CK1γ1 is required for the damage-induced phosphorylation of Chk1. (A) U2OS cells were incubated for 48 h with no siRNA (lanes 1 and 2), control siRNA (lanes 3, 4, and 9), TopBP1 siRNA (lane 5), CK1γ1 siRNA #2 (lane 6), CK1γ2 siRNA #1 (lane 7), and CK1γ3 siRNA #2 (lane 8). Cells were incubated in the absence (lanes 1 and 3) or presence (lanes 2 and 4–9) of APH for 10 min. Whole-cell lysates were immunoblotted with antibodies that detect phospho-Chk1 Ser345, phospho-Chk1 Ser317, Chk1 protein, and tubulin. (B) U2OS cells were treated for 48 h with no siRNA (lanes 1 and 2), TopBP1 siRNA (lane 3), CK1γ1 siRNA #1 (lane 4), CK1γ1 #2 (lane 5), CK1γ1 #3 (lane 6), all three CK1γ1 siRNAs (lane 7), or control siRNA (lane 8). Cells were incubated in the absence (lane 1) or presence (lanes 2–8) of APH for 10 min. Whole-cell lysates were prepared and immunoblotted with antibodies that detect phospho-Chk1 Ser317, Chk1 protein, and tubulin. Band signals for phospho-Chk1 and Chk1 were detected and quantitated by using the Odyssey Infrared Imaging System (Bottom). Blotting membranes were also processed for standard ECL, with secondary anti-rabbit or anti-mouse antibodies (Top).

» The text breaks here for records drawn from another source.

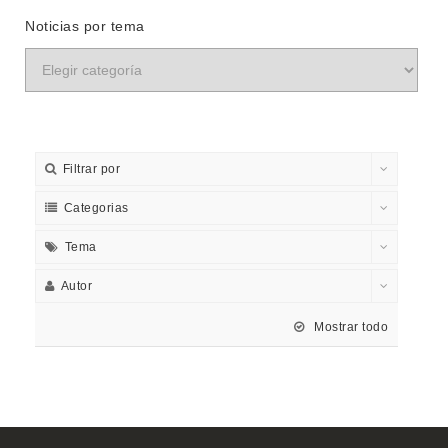
Noticias por tema
Filtrar por
Categorias
Tema
Autor
Mostrar todo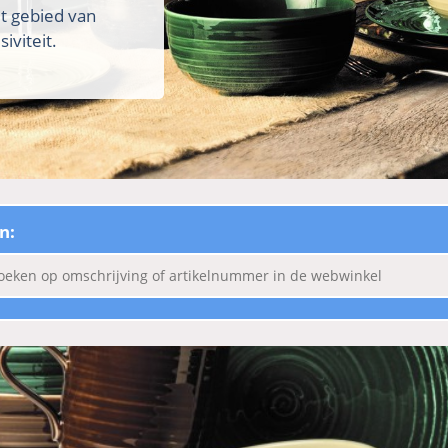
et gebied van
iviteit.
n: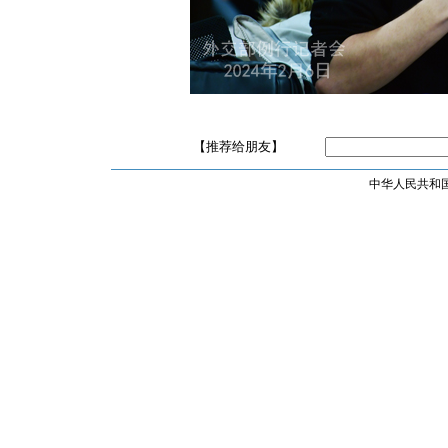
【推荐给朋友】
中华人民共和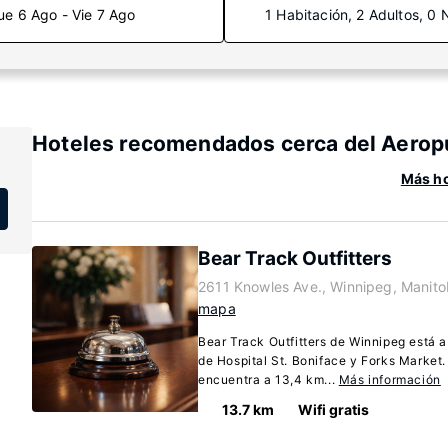
ue 6 Ago - Vie 7 Ago
1 Habitación, 2 Adultos, 0 
Hoteles recomendados cerca del Aerop
Más ho
Bear Track Outfitters
2611 Knowles Ave., Winnipeg, Manit
mapa
Bear Track Outfitters de Winnipeg está 
de Hospital St. Boniface y Forks Market
encuentra a 13,4 km...
Más información
13.7 km
Wifi gratis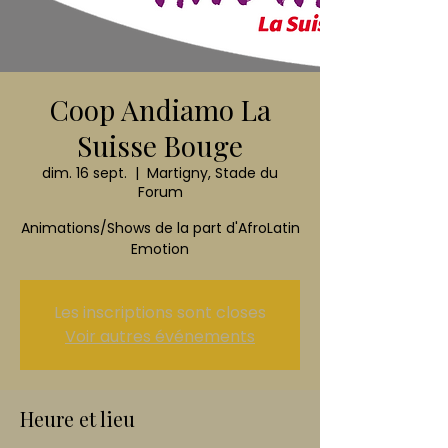
Coop Andiamo La
Suisse Bouge
dim. 16 sept.
  |  
Martigny, Stade du
Forum
Animations/Shows de la part d'AfroLatin
Emotion
Les inscriptions sont closes
Voir autres événements
Heure et lieu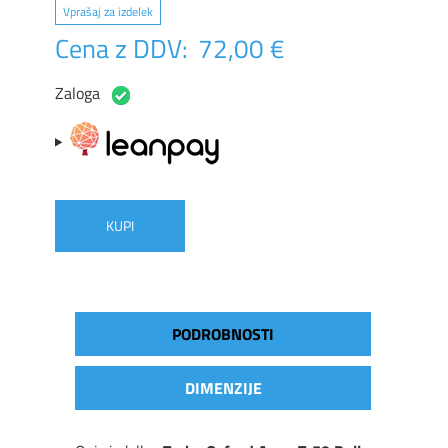
Vprašaj za izdelek
Cena z DDV:
72,00 €
Zaloga
KUPI
PODROBNOSTI
DIMENZIJE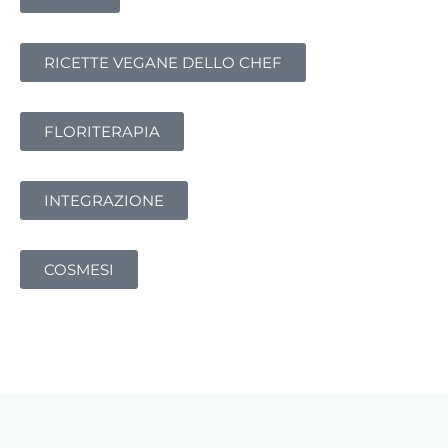
RICETTE VEGANE DELLO CHEF
FLORITERAPIA
INTEGRAZIONE
COSMESI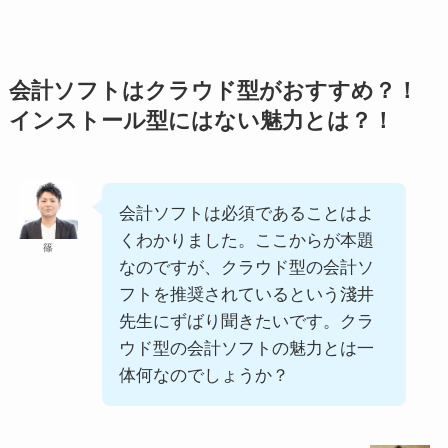
会計ソフトはクラウド型がおすすめ？！
インストール型にはない魅力とは？！
会計ソフトは必須であることはよ
くわかりました。ここからが本題
篠
なのですが、クラウド型の会計ソ
フトを推奨されているという淺井
先生にずばり聞きたいです。クラ
ウド型の会計ソフトの魅力とは一
体何なのでしょうか？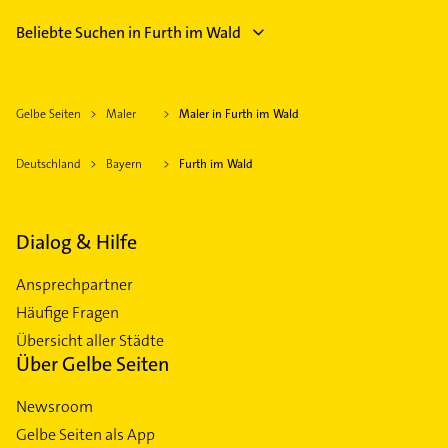
Beliebte Suchen in Furth im Wald
Gelbe Seiten
Maler
Maler in Furth im Wald
Deutschland
Bayern
Furth im Wald
Dialog & Hilfe
Ansprechpartner
Häufige Fragen
Übersicht aller Städte
Über Gelbe Seiten
Newsroom
Gelbe Seiten als App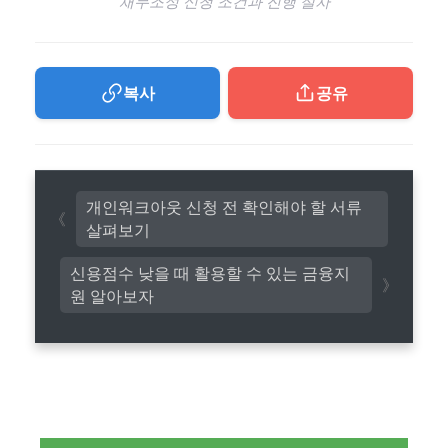
채무조정 신청 조건과 진행 절차
복사
공유
개인워크아웃 신청 전 확인해야 할 서류
살펴보기
신용점수 낮을 때 활용할 수 있는 금융지
원 알아보자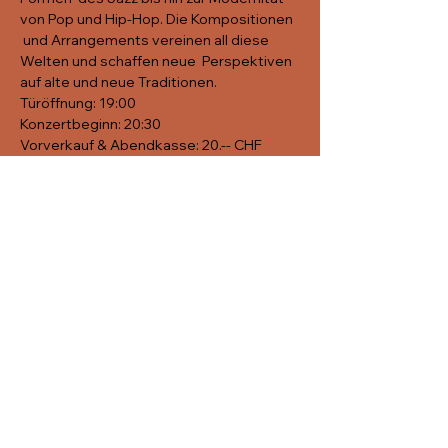
von Pop und Hip-Hop. Die Kompositionen 
 und Arrangements vereinen all diese 
Welten und schaffen neue  Perspektiven 
auf alte und neue Traditionen.
Türöffnung: 19:00
Konzertbeginn: 20:30
Vorverkauf & Abendkasse: 20.-- CHF
Tickets auf eventfrog.ch
Homepage
Bandcamp
Instagram
YouTube
Diese
Veranstaltung
teilen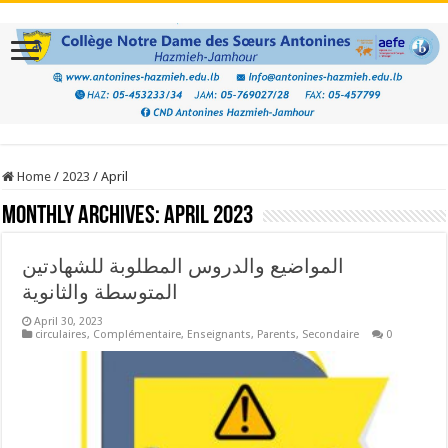
Home
/
2023
/
April
Monthly Archives:
April 2023
المواضيع والدروس المطلوبة للشهادتين
المتوسطة والثانوية
April 30, 2023
circulaires
,
Complémentaire
,
Enseignants
,
Parents
,
Secondaire
0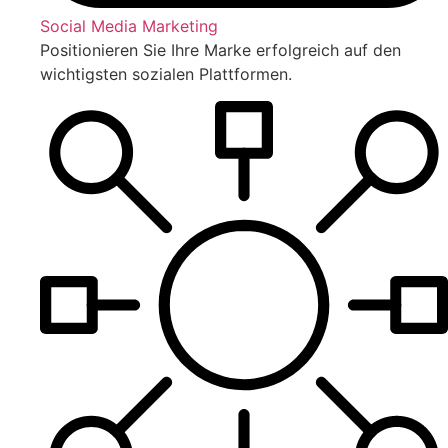
Social Media Marketing
Positionieren Sie Ihre Marke erfolgreich auf den
wichtigsten sozialen Plattformen.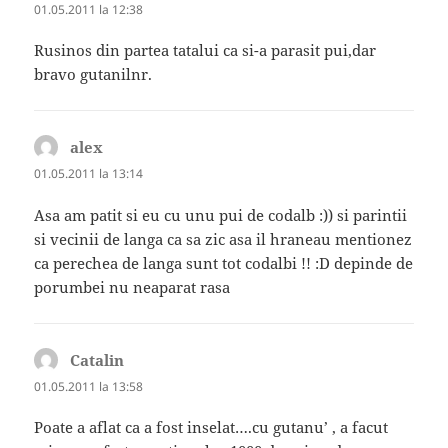
01.05.2011 la 12:38
Rusinos din partea tatalui ca si-a parasit pui,dar
bravo gutanilnr.
alex
spune:
01.05.2011 la 13:14
Asa am patit si eu cu unu pui de codalb :)) si parintii
si vecinii de langa ca sa zic asa il hraneau mentionez
ca perechea de langa sunt tot codalbi !! :D depinde de
porumbei nu neaparat rasa
Catalin
spune:
01.05.2011 la 13:58
Poate a aflat ca a fost inselat….cu gutanu’ , a facut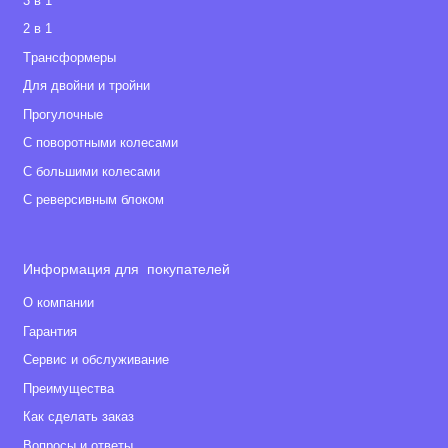
3 в 1
2 в 1
Tрансформеры
Для двойни и тройни
Прогулочные
С поворотными колесами
С большими колесами
С реверсивным блоком
Информация для покупателей
О компании
Гарантия
Сервис и обслуживание
Преимущества
Как сделать заказ
Вопросы и ответы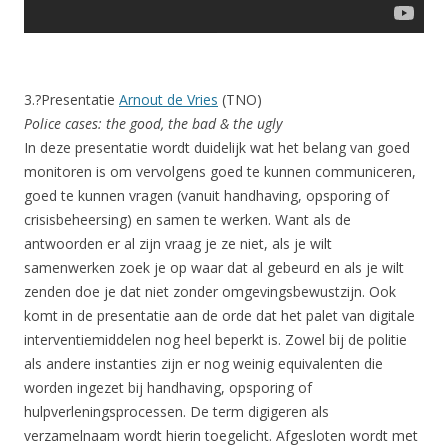
3.?Presentatie
Arnout de Vries
(TNO)
Police cases: the good, the bad & the ugly
In deze presentatie wordt duidelijk wat het belang van goed
monitoren is om vervolgens goed te kunnen communiceren,
goed te kunnen vragen (vanuit handhaving, opsporing of
crisisbeheersing) en samen te werken. Want als de
antwoorden er al zijn vraag je ze niet, als je wilt
samenwerken zoek je op waar dat al gebeurd en als je wilt
zenden doe je dat niet zonder omgevingsbewustzijn. Ook
komt in de presentatie aan de orde dat het palet van digitale
interventiemiddelen nog heel beperkt is. Zowel bij de politie
als andere instanties zijn er nog weinig equivalenten die
worden ingezet bij handhaving, opsporing of
hulpverleningsprocessen. De term digigeren als
verzamelnaam wordt hierin toegelicht. Afgesloten wordt met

Contribution of multiple CK1γ1 isoforms to the phosphorylation of Claspin. (A) Distinct localizations of various isoforms of CK1γ1 in human cells. U2OS cells expressing FLAG-tagged CK1γ1 isoforms were processed for indirect immunofluorescence with anti-FLAG antibodies. Scale bar: 30 μm. (B) Differential phosphorylation of Claspin by CK1γ1 isoforms. The CKAD fragment of Claspin was coexpressed with different isoforms of CK1γ1 in human U2OS cells. Whole-cell lysates were prepared and analyzed by immunoblotting. (C) Isoform-specific siRNAs. U2OS cells expressing the FLAG-tagged CK1γ1 isoform C were treated with a control siRNA, CK1γ1 siRNA #2, or two isoform-specific siRNAs (#71 and #156). Note that siRNA #156, which targets the coding/3′-UTR junction region of CK1γ1 isoform C, only partially pairs with the FLAG-tagged version of CK1γ1 isoform C in the expression plasmid. (D and E) Knockdown of CK1γ1 isoform C expression only partially compromises phosphorylation of Claspin and activation of Chk1. U2OS cells, transfected with the different siRNAs as indicated, were treated with APH, and whole-cell lysates were then prepared and analyzed by immunoblotting. (F and G) Rescue experiment. U2OS cells were concurrently infected with three lentiviruses encoding siRNA-resistant forms of CK1γ1 isoforms A, B, and C. After siRNA transfection and treatment with APH as indicated, whole-cell lysates were prepared and analyzed by immunoblotting. Quantitation of the band intensities was performed with the Odyssey Imaging System. Relative levels of phosphorylation of Claspin and Chk1 were calculated and plotted in (G). (H) Model for the role of CK1γ1 in mediating the activation of Chk1.